L’acte notarié relatif à la vente du château pendant l’entre-deux-guerres à la Comtesse de Gramedo mentionne « une propriété comprenant un château, des communs, une orangerie, une serre ainsi qu’un jardin légumier et un parc en avant et en arrière du château, le tout clos de murs.».
Pendant la Seconde Guerre mondiale, le château, qui appartenait depuis 1933 au Président honoraire de la Cour d’Appel de Paris, M. Jozon, a été réquisitionné par les Allemands pour y loger des membres de l’organisation Todt.

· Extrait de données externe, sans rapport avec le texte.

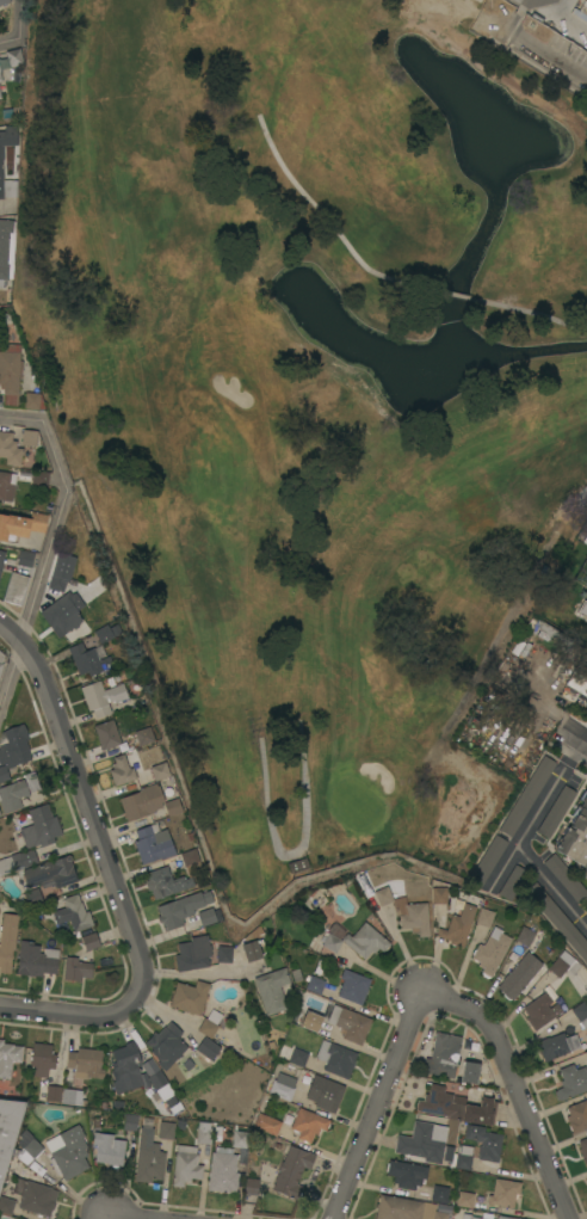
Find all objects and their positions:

Dans la nuit du 5 au 6 juin 1944, trois officiers faisant partie de cette organisation, apparemment endormis dans leur chambre, ont été faits prisonniers par les Alliés. Le château et ses dépendances ont immédiatement été transformés en infirmerie dite « Main Dressing Station » sous la houlette de la « 225th Parachute Field Ambulance ». Cette unité d’intervention médicale, composée d’une dizaine d’officiers et d’une centaine d’hommes environ, était rattachée à la 5e brigade de la 6e division aéroportée britannique. Elle opérait sous le commandement du Lieutenant-Colonel Bruce Harvey qui avait entre autres, déjà formé un avant-poste médical au Café Gondrée à côté du Pegasus Bridge.
Sur le toit du château, une grande toile a été tendue, portant l’emblème de la croix rouge pour désigner les services médicaux, ce qui n’a pas stoppé les tirs au mortier et les bombardements ennemis, endommageant notamment une partie des dépendances servant alors de cantine à l’unité.
Près de quatre cents blessés ont été traités dans les premiers jours, les plus grièvement atteints ayant été évacués par la mer en Angleterre, et plus d’une quarantaine d’opérations importantes ont été réalisées par deux équipes chirurgicales sommairement équipées.
Trois gîtes de charme accueillent de nos jours les vacanciers. Ces résidences occupent une partie des communs et des anciennes écuries du château. Elles ont bénéficié d’une restauration soignée qui a permis de conserver et de mettre en valeur leurs matériaux d’origine : poutres au plafond, tommettes anciennes au sol, cheminée d’époque, murs en pierre de Caen.